- _INSTRUCTIONS TO FOLLOW_
Only one stretch of the listing below is wanted. Give it again exactly, from the line with "border: 1px solid #9e9e9e;" through the line with "627px; top: 9px;".

- _PROVIDED MATERIAL_
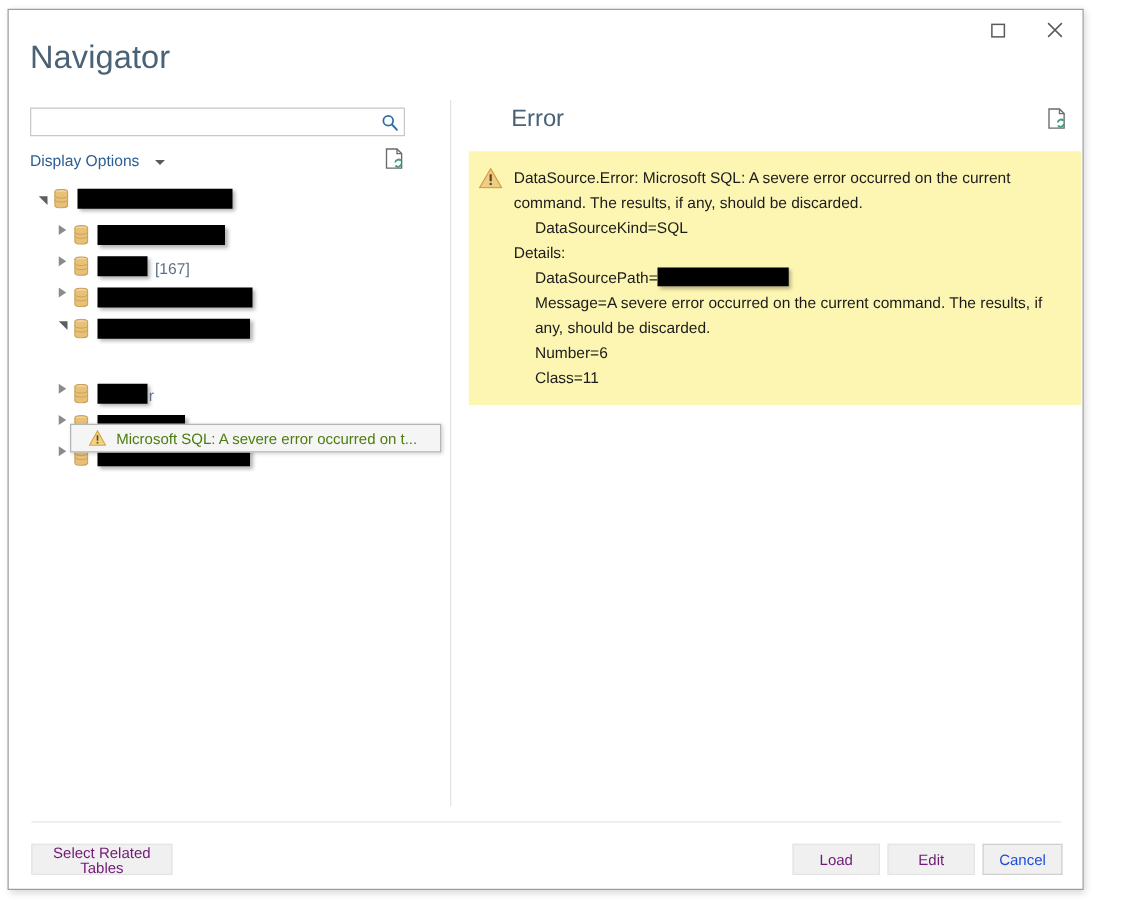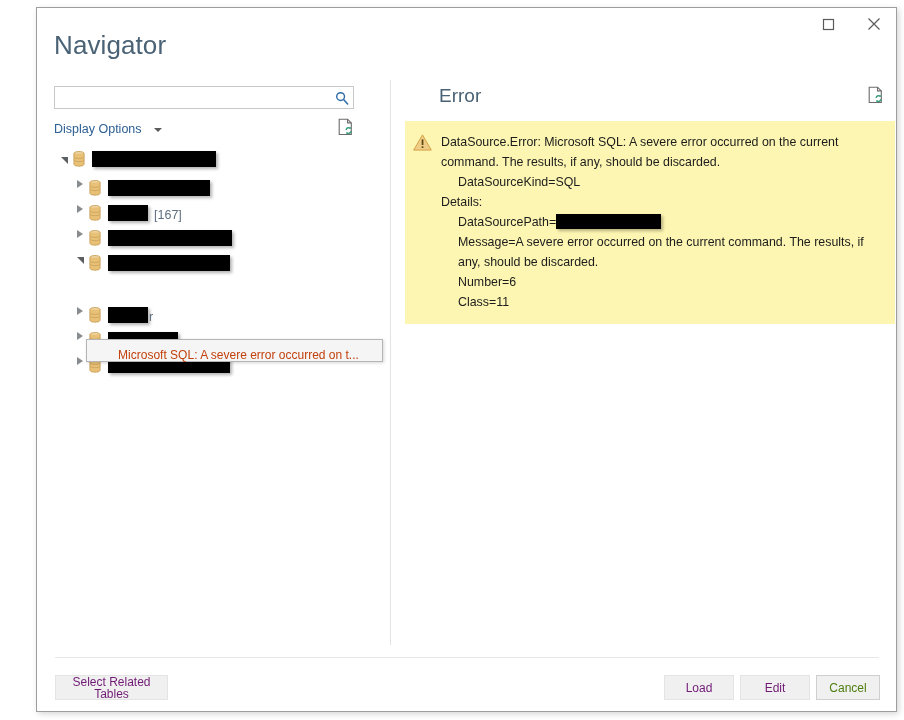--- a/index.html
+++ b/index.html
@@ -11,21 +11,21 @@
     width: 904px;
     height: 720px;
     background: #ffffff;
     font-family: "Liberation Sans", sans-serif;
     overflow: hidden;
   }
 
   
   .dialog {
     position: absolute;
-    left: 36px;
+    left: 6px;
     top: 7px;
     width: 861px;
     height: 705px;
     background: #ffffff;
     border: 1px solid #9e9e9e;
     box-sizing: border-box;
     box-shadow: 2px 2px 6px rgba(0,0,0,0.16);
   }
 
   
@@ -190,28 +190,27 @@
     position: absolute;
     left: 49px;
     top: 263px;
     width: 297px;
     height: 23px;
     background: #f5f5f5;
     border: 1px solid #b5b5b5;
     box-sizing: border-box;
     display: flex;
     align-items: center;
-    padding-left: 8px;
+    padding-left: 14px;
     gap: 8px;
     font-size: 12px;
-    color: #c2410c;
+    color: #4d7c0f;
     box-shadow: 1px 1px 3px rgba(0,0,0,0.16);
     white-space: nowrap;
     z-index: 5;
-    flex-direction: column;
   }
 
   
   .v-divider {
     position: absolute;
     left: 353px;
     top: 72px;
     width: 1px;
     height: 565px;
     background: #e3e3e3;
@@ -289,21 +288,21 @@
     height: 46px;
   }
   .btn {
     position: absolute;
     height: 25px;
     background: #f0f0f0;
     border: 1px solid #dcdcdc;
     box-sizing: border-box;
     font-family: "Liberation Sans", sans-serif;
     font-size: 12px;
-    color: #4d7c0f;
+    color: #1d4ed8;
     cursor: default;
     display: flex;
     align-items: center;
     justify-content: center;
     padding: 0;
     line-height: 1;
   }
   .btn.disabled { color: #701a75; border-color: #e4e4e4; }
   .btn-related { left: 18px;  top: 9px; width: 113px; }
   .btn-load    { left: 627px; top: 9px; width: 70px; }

---

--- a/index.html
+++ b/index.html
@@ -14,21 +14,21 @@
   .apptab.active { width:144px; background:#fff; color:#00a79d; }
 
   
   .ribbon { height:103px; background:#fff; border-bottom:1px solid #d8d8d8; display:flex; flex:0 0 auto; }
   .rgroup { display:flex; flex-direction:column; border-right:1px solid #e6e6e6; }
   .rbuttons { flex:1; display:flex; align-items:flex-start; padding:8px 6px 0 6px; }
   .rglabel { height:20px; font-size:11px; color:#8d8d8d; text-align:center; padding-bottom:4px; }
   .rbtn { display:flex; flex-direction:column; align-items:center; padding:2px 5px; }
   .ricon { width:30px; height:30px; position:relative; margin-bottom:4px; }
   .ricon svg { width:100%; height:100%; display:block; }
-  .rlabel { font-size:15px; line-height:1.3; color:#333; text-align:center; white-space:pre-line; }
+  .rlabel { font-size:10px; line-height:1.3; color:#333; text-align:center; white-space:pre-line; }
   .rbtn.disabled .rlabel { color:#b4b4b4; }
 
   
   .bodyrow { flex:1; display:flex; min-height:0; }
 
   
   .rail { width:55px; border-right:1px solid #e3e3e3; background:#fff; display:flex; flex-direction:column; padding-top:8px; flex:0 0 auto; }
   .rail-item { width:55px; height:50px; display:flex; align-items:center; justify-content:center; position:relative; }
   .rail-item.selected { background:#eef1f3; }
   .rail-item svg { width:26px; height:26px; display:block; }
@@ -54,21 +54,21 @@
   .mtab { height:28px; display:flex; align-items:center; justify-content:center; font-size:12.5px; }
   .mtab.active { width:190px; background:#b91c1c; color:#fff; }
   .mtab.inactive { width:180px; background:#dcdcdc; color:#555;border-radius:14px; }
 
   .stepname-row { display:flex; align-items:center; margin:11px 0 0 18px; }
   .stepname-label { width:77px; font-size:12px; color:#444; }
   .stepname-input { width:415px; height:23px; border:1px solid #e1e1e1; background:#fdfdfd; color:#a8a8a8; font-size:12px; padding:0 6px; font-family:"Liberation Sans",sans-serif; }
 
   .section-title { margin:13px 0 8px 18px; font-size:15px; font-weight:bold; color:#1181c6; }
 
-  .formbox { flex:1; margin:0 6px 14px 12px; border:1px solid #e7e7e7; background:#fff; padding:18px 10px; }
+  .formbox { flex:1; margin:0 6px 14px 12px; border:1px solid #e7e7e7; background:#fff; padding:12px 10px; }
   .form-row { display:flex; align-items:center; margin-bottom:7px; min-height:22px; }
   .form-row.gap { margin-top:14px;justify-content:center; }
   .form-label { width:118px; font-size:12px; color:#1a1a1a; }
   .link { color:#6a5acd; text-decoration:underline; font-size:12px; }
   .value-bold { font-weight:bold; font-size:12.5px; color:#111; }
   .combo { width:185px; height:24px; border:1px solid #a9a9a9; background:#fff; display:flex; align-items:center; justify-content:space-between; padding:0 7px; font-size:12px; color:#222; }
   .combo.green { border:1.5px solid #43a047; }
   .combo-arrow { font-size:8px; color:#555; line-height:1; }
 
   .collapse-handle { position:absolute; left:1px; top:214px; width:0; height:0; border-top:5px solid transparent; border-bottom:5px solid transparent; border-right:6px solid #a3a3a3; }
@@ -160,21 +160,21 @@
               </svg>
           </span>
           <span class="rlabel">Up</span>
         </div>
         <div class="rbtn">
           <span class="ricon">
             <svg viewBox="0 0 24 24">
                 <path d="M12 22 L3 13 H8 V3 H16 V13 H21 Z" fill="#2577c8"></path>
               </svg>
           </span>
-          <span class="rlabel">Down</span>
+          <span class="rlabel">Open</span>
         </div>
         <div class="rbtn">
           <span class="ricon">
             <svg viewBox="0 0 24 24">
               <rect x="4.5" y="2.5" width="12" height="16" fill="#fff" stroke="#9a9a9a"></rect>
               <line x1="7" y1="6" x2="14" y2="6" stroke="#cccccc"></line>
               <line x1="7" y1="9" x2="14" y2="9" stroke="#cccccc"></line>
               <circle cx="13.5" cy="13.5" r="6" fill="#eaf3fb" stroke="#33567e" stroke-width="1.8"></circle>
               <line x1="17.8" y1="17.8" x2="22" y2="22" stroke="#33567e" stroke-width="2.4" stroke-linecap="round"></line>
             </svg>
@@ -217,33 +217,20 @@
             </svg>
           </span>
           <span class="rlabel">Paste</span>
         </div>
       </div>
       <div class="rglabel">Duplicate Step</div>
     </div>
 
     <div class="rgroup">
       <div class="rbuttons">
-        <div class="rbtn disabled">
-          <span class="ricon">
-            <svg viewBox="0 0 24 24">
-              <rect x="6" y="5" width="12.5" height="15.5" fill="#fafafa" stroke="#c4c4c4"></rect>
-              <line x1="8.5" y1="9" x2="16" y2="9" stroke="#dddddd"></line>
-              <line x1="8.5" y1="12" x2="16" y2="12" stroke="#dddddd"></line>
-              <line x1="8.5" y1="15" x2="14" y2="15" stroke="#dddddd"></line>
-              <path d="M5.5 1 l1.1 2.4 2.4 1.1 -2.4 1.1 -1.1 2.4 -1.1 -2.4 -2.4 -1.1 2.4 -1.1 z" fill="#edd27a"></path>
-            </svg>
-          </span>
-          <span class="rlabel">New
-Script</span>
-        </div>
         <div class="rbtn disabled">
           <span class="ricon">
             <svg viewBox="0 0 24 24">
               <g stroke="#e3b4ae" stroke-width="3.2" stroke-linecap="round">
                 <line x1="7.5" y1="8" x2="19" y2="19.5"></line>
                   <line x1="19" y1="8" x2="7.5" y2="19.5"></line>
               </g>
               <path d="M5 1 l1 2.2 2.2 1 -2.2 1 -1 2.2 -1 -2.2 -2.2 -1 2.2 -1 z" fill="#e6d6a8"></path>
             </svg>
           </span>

- _SOLUTION TO THE EXERCISE_
     border: 1px solid #9e9e9e;
     box-sizing: border-box;
     box-shadow: 2px 2px 6px rgba(0,0,0,0.16);
   }
 
   
@@ -190,28 +190,27 @@
     position: absolute;
     left: 49px;
     top: 263px;
     width: 297px;
     height: 23px;
     background: #f5f5f5;
     border: 1px solid #b5b5b5;
     box-sizing: border-box;
     display: flex;
     align-items: center;
-    padding-left: 8px;
+    padding-left: 14px;
     gap: 8px;
     font-size: 12px;
-    color: #c2410c;
+    color: #4d7c0f;
     box-shadow: 1px 1px 3px rgba(0,0,0,0.16);
     white-space: nowrap;
     z-index: 5;
-    flex-direction: column;
   }
 
   
   .v-divider {
     position: absolute;
     left: 353px;
     top: 72px;
     width: 1px;
     height: 565px;
     background: #e3e3e3;
@@ -289,21 +288,21 @@
     height: 46px;
   }
   .btn {
     position: absolute;
     height: 25px;
     background: #f0f0f0;
     border: 1px solid #dcdcdc;
     box-sizing: border-box;
     font-family: "Liberation Sans", sans-serif;
     font-size: 12px;
-    color: #4d7c0f;
+    color: #1d4ed8;
     cursor: default;
     display: flex;
     align-items: center;
     justify-content: center;
     padding: 0;
     line-height: 1;
   }
   .btn.disabled { color: #701a75; border-color: #e4e4e4; }
   .btn-related { left: 18px;  top: 9px; width: 113px; }
   .btn-load    { left: 627px; top: 9px; width: 70px; }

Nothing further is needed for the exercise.